## WHAT THE TASK ASKS:
Go to the line in the entries below that holds "#453c3c; stroke-width: 27" and repeat exactly from there through the line that holds "#5ac8e5; stroke: #291f20;", inclusive.

Saved entries

+ + + + + + +

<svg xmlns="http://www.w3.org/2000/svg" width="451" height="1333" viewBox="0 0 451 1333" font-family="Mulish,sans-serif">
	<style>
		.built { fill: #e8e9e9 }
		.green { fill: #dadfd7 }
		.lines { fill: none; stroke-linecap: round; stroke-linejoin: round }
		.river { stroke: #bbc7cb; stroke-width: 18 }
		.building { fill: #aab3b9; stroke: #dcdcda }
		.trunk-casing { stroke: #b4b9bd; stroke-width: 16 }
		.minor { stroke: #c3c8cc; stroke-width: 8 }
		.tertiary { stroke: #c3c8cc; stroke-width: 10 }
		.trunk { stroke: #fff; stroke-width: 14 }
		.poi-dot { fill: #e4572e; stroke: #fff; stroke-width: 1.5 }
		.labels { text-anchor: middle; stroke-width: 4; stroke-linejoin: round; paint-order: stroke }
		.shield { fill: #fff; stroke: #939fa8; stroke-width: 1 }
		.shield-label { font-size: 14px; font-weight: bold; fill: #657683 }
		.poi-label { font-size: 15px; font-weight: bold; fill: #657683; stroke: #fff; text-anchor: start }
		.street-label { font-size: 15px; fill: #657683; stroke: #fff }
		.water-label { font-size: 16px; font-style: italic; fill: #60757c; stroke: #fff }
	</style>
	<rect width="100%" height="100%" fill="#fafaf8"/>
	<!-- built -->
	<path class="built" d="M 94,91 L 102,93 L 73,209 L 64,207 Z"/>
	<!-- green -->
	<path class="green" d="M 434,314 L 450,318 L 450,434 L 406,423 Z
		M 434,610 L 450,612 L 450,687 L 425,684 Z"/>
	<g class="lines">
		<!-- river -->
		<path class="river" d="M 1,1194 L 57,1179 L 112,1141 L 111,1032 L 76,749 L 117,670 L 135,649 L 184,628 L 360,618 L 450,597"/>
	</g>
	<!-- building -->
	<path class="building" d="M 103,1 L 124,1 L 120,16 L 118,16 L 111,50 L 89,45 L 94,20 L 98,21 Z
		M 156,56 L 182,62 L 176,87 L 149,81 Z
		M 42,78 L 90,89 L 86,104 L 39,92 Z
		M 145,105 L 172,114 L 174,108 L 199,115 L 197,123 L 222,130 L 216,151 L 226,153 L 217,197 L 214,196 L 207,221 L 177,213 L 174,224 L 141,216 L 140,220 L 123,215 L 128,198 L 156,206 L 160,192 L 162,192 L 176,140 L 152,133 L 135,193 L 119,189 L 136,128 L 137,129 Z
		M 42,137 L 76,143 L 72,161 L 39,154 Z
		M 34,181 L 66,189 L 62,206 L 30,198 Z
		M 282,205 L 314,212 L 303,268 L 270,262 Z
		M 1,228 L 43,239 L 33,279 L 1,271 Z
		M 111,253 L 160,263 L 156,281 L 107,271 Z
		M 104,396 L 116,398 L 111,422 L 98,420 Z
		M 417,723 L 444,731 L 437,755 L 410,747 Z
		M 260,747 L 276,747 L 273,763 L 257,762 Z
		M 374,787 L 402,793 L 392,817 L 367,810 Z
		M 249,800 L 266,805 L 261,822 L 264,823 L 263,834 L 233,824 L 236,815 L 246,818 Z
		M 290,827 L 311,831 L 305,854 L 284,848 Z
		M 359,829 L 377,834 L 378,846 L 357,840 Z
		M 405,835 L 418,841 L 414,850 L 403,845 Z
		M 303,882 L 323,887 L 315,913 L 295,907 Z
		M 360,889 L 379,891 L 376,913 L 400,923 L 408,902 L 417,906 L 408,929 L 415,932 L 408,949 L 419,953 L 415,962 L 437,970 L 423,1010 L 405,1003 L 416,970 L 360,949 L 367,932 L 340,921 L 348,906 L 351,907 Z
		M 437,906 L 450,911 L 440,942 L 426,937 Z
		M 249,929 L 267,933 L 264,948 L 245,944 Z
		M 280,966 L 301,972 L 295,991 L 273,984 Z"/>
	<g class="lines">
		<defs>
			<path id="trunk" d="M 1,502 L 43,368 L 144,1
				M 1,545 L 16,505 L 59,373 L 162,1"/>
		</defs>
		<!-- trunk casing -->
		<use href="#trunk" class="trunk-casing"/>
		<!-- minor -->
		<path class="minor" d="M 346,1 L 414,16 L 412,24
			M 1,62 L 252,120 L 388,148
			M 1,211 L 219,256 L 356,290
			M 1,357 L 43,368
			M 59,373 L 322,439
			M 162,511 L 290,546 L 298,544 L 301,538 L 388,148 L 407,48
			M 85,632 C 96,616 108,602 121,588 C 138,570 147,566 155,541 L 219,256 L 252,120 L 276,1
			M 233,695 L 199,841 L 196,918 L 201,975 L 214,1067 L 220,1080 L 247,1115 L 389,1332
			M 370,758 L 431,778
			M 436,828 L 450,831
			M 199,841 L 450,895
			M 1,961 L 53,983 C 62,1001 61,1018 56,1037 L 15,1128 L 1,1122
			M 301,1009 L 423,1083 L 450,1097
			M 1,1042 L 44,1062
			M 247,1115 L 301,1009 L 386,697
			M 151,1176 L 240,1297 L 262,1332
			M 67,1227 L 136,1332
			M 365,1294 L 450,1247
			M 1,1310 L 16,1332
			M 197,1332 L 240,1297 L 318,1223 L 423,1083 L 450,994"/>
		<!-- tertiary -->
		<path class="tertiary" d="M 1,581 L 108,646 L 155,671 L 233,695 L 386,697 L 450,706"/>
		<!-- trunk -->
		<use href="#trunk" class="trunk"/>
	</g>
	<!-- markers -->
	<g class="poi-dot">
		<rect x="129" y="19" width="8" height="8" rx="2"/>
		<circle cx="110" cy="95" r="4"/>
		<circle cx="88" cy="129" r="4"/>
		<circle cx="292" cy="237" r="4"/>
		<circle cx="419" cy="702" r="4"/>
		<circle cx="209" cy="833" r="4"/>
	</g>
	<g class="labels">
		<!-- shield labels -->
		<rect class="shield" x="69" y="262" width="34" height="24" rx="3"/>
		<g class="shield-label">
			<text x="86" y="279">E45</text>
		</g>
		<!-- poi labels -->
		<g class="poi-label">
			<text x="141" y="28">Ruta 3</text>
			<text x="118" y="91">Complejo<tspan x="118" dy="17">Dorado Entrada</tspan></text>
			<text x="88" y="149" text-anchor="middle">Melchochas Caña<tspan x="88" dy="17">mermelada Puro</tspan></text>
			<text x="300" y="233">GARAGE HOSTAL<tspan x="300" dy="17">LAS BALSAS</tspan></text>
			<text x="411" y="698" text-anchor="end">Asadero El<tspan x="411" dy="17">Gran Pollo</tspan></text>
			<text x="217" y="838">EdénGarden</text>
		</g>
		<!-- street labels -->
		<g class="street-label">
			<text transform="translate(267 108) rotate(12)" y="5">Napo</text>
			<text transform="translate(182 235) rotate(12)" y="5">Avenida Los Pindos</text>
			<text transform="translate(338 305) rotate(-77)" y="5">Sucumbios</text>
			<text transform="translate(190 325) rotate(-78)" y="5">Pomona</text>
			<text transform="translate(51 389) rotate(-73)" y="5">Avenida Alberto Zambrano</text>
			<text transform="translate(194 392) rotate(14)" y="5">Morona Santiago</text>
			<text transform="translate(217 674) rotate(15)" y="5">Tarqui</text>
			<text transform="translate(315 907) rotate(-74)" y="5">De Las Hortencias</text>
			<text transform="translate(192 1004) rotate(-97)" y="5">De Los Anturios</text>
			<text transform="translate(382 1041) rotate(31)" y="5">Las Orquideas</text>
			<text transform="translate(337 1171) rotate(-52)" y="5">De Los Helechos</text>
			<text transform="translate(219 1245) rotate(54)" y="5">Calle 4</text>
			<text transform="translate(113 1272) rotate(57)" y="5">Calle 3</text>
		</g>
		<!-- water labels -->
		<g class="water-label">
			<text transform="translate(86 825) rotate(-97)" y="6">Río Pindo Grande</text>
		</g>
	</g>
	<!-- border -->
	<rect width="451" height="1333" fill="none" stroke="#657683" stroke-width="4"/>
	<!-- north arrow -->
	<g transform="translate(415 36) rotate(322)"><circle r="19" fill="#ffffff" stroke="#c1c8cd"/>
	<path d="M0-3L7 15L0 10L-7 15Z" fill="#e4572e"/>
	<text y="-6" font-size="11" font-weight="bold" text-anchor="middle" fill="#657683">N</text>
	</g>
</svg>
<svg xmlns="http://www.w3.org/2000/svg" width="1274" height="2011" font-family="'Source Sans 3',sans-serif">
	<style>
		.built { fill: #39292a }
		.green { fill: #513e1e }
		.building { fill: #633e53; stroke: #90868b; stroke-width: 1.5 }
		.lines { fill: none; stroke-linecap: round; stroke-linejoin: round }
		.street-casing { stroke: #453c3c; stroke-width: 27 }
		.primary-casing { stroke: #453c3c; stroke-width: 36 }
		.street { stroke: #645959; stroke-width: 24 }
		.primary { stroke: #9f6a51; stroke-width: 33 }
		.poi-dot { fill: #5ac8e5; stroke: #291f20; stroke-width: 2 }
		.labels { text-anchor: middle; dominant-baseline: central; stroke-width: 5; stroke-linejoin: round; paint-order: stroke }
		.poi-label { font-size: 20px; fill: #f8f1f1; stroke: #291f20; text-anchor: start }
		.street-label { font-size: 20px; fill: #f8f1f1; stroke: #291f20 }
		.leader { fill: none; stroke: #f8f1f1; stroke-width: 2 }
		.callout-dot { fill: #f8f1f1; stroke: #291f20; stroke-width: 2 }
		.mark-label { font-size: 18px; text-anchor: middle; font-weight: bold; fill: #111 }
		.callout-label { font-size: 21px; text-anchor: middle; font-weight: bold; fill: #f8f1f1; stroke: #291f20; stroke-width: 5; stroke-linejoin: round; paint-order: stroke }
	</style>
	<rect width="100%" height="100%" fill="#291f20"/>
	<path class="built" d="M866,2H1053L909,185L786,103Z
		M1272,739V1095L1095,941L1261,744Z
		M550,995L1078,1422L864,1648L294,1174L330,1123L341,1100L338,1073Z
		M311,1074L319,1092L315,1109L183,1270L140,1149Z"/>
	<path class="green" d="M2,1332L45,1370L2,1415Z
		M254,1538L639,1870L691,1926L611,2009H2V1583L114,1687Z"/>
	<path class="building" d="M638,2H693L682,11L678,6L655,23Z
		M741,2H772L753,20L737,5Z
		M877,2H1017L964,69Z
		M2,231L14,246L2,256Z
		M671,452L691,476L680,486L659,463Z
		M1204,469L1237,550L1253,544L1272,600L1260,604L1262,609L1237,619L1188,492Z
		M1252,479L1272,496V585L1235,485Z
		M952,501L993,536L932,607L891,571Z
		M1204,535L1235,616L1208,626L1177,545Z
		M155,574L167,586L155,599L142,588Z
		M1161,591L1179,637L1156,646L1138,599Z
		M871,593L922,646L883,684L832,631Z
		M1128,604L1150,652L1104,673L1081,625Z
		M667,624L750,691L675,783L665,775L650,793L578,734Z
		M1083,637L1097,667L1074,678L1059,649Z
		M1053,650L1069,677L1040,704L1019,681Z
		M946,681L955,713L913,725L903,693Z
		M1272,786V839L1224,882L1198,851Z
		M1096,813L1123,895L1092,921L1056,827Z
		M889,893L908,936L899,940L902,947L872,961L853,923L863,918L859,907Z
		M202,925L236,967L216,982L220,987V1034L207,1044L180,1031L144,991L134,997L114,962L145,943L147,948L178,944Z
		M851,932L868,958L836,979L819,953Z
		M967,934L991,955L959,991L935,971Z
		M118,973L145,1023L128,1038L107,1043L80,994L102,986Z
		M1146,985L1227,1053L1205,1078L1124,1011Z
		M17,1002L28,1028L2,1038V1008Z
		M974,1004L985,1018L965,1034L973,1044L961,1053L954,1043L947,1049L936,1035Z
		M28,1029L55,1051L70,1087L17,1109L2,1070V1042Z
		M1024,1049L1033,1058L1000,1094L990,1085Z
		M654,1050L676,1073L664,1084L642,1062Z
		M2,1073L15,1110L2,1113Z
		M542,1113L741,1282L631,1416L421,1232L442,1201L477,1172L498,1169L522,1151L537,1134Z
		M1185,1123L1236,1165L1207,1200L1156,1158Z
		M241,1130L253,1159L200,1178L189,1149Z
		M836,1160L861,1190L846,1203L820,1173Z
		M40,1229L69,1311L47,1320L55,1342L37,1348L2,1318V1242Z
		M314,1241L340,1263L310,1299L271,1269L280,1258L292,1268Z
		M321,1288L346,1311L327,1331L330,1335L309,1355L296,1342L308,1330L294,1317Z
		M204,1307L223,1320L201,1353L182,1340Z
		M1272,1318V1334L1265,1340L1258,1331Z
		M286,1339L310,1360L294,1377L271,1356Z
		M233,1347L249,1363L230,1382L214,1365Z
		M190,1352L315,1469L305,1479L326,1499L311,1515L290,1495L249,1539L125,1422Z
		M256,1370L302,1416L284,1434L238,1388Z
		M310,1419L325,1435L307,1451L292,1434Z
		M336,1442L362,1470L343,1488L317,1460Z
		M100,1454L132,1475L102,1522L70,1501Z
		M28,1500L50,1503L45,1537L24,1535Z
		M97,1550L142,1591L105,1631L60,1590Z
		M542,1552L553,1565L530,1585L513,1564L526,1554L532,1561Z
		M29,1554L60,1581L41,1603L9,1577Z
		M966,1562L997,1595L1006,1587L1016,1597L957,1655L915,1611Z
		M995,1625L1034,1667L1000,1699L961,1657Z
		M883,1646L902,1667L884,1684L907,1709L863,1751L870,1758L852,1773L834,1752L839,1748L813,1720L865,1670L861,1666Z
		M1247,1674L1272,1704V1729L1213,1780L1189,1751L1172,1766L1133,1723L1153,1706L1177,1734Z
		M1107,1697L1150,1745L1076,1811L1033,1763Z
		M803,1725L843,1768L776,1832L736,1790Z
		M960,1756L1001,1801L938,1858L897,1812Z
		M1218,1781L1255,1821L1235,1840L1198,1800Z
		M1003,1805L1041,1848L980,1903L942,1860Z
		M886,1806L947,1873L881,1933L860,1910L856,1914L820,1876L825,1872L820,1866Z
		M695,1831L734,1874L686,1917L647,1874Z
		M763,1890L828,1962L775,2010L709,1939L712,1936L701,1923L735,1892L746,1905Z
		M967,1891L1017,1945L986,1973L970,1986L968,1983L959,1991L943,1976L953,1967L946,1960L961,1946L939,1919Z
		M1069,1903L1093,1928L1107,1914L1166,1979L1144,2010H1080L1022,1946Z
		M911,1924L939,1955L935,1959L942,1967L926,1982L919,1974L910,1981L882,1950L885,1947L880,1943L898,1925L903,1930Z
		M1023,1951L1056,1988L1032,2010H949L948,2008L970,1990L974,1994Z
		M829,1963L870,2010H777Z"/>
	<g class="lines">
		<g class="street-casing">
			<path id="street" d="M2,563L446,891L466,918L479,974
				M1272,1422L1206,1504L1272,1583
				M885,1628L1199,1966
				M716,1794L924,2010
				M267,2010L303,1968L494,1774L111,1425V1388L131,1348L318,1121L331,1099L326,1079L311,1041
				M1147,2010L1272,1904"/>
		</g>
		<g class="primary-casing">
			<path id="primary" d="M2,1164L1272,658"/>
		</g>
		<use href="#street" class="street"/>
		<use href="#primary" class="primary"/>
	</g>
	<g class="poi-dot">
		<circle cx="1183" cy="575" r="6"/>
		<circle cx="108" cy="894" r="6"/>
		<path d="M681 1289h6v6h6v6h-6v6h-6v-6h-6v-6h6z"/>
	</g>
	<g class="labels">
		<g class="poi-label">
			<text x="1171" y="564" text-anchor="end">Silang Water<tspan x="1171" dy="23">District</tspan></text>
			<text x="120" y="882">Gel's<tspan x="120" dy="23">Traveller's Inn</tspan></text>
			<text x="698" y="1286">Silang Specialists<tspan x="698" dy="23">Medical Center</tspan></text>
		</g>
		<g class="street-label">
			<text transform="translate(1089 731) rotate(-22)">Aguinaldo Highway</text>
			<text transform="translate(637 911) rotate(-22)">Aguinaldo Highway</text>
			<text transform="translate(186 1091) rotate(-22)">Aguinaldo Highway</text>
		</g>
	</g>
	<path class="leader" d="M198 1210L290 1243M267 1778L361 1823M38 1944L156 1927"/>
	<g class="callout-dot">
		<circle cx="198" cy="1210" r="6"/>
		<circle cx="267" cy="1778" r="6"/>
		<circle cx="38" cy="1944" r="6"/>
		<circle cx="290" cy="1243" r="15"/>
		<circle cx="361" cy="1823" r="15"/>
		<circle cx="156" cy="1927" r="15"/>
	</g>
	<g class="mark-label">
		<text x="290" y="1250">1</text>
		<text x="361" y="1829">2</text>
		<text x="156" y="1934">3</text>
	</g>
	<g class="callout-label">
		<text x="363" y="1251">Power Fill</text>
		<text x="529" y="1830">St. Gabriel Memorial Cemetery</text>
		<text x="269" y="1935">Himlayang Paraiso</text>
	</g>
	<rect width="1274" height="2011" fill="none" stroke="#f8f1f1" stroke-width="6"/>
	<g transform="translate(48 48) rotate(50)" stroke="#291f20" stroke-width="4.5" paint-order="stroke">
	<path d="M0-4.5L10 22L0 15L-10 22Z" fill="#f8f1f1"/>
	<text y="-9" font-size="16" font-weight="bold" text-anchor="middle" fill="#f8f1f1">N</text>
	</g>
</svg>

+ + + + + + +

## TASK SOLUTION:
		.street-casing { stroke: #453c3c; stroke-width: 27 }
		.primary-casing { stroke: #453c3c; stroke-width: 36 }
		.street { stroke: #645959; stroke-width: 24 }
		.primary { stroke: #9f6a51; stroke-width: 33 }
		.poi-dot { fill: #5ac8e5; stroke: #291f20; stroke-width: 2 }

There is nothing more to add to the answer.